Imitating Experts with Privileged Information (via Zoom)

Abstract: Imitation learning is a flexible paradigm for programming robots implicitly  through demonstrations, interventions or preferences. However, often times the expert has access to context that is hidden from the learner. For instance, in self-driving, the human expert has richer context about the scene than the limited perception system of the car. While a common solution is to add a history of past states and actions to the model, practitioners have often noted that off-policy methods lead to a “latching effect” where the learner simply repeats the past action. On the other hand, on-policy approaches that leverage interaction with the demonstrator or the environment are able to match expert performance in the limit. We study this question and show a sharp phase transition in performance of off-policy approaches in contrast to uniformly good performance of on-policy approaches.

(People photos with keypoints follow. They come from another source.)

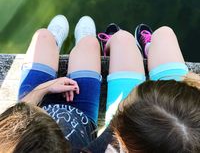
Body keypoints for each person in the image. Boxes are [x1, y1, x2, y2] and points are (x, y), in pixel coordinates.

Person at [86, 24, 200, 153]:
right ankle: (148, 48)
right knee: (164, 33)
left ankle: (109, 48)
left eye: (124, 108)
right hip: (181, 116)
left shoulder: (112, 142)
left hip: (125, 131)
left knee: (122, 39)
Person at [0, 15, 102, 153]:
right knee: (90, 44)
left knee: (43, 37)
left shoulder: (11, 144)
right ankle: (83, 39)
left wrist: (46, 88)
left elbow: (17, 114)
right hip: (81, 119)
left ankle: (54, 41)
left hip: (35, 109)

We believe that this strong separation helps explain the variable performance of behavior cloning, even in regimes with large data and powerful model classes, and the consistent success of on-policy methods across domains like search, self-driving and mobile manipulation.

Bio: Sanjiban Choudhury is an Assistant Professor in the Department of Computer Science at Cornell University and a Research Scientist at Aurora Innovation. His research goal is to enable robots to work seamlessly alongside human partners in the wild. To this end, his work focuses on imitation learning, decision making and human-robot interaction. He did his Ph.D. in Robotics from Carnegie Mellon University and was a Postdoctoral fellow at the University of Washington. His research has received best paper awards at ICAPS 2019, finalist for IJRR 2018, and AHS 2014, and winner of the 2018 Howard Hughes award. He is a Siebel Scholar, class of 2013.